Educrats’ oft regurgitated mantra is “students must be taught how to think.” Here is another example of educratic swill. We are all expected to display gratefulness for educratic guidance on thinking. All the crawling, walking, running, climbing, talking, and imagining is certainly not evidence of thinking, right? So thinking exclusively commences the very first day of attendance at an educratic institution, after the bell rings of course.

The brain does not come with a user’s guide so the educratic system provides us one, god be praised. Long live the queen. Long live the king. Whatever.

Why do we continue to accept the doctrine of perpetual education solutions spewing forth from the capitol-city?

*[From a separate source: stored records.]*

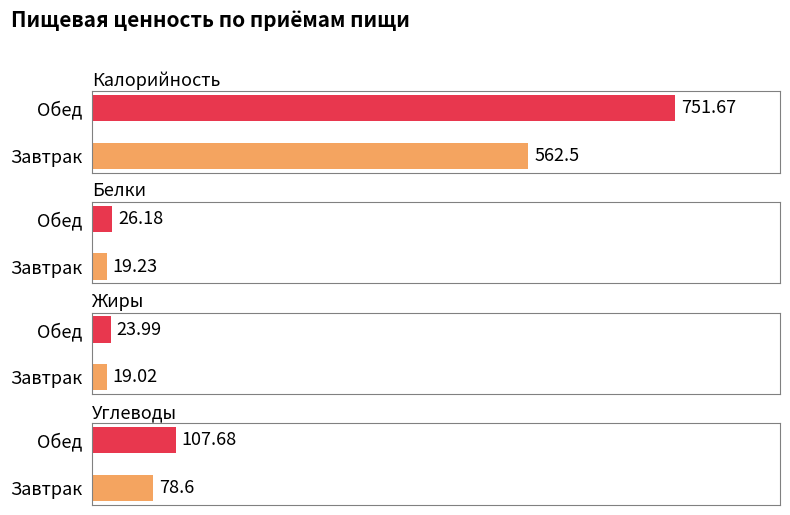

Is it true that Углеводы equals 107.7 at Обед?

True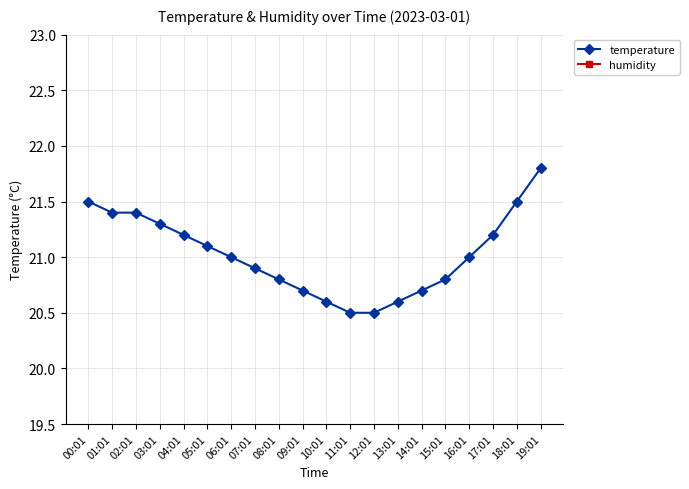

Rank the series at 01:01 from highest to lowest value.

humidity, temperature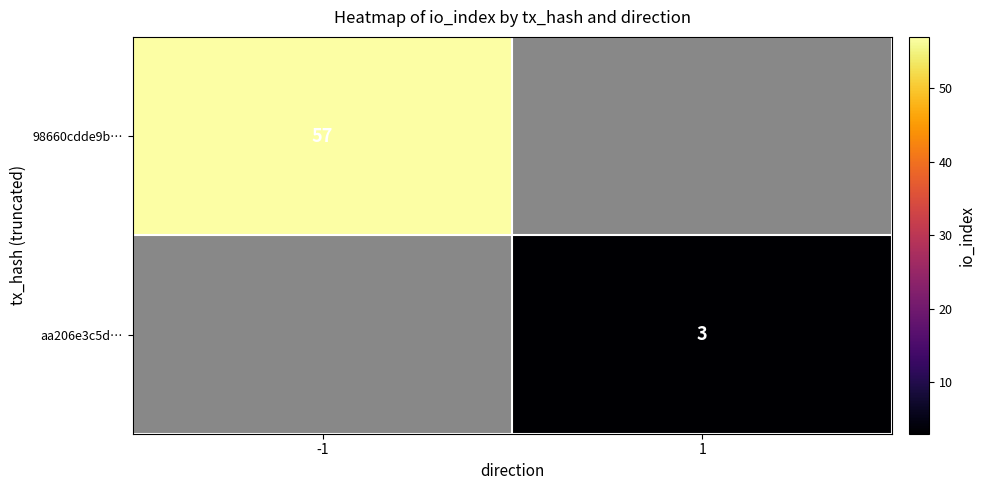

Which has a higher value, 1 or -1?

-1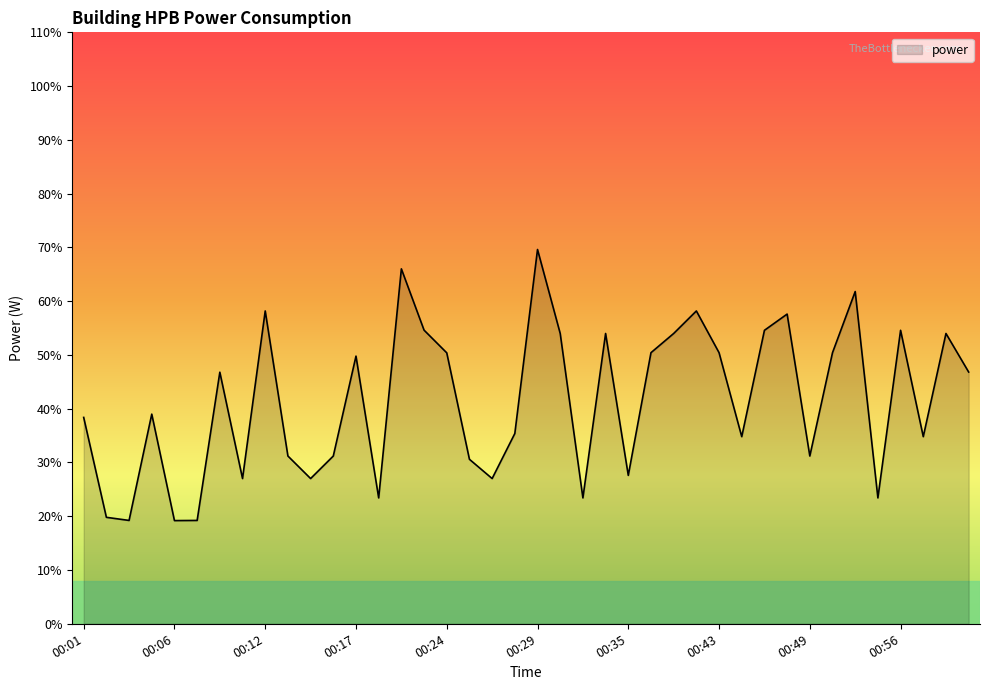

Reading left to right, list all the values displayed in this chart.

38.4	19.8	19.2	39.0	19.2	19.2	46.8	27.0	58.2	31.2	27.0	31.2	49.8	23.4	66.0	54.6	50.4	30.6	27.0	35.4	69.6	54.0	23.4	54.0	27.6	50.4	54.0	58.2	50.4	34.8	54.6	57.6	31.2	50.4	61.8	23.4	54.6	34.8	54.0	46.8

Evidence for this belief system is found in the debates occurring among talking heads on mega-corporate media channels, individual rantings on personal media, political punditry, and dialogue at local school board meetings. The finger of blame and hope always points to D.C, or the state capitol. All problems and solutions flow from the failings or fortitude of the current regime, so go the arguments. We are fools.

We long ago abdicated full local control of our schools by swallowing the siren song of leveraging fiscal efficiencies through state contracts, state bargaining, state textbooks, and federal grants too. As the money slithers up the chain of control, do does local authority and control.

Learning occurs one mind at a time. Each learner comes in many flavors, with different passions, different interests, varied attention spans, language forte, family circumstance, strengths, and weaknesses.

Creating central education models from afar is a vestigial practice from the bowels of the industrial revolution and seeded by Prussian soldier-prepping practices. Educrats appointed to committees in faraway places are no more learned or enlightened than seasoned local professionals. The capitol-city educrats are very often much less experienced teachers, or not even teachers at all. And the capitol-city educrats certainly do not reflect local community culture and values.

Capitol-city committee members are far removed from little Sally Smith and her teacher Juanita Perez. Perez and her support team in the local schoolhouse share years of experience, community ties, even generational relationships with parents and students.

Perez and her teammates have experience, certifications, degrees, and training galore, often way more than necessary (because of educratic mandates). The local team can do just fine coaching, guiding, and motivating little Sally’s learning without capitol-city committee intrusion, thank you very much.

More succinctly, Perez and little Sally thrive when the capitol-city educrats remove their long beaks from the local schoolhouse. Educrats, stay the hell away!

Cancelling capitol-city micro-management frees the marvelous talent in the trenches to devise amazing learning innovations. When creative and entrepreneurial freedom blossoms and thrives, innovation and discovery can bubble away where it should, in the classroom, home, teachers, and students.

The best and brightest approaches, ideas, and practices can arise from the hundreds of thousands of communities and exceptional minds across the country, available for dissemination and adoption.

Every schoolhouse and every classroom is a potential learning innovation incubator, but only if we jettison the one-size-fits-all-top-down educratic micro-management culture. Learning improvement is only possible if we the people change our way of thinking.

We must stop petitioning the centralized rulers for answers and solutions.  We must staunchly dis-invite the capitol-city educrats from managing local schoolhouses,. We must send the educrats back into the classrooms, some of them at least. Many of them need to find new professions. We must recapture local fiscal control.

Elected officials and their appointees are the people’s servants, not the reverse.

Is  more local control a perfect solution, heck no, there are none, get over it.

But one-size-fits-all creates one-mistake-for-everyone, and it’s sure as hell not working folks. The centralized approach is dysfunctional, and it has long been broken.

It is time to change our thinking, call out the educrats and kick them out of our classrooms. And we must demand our local money back.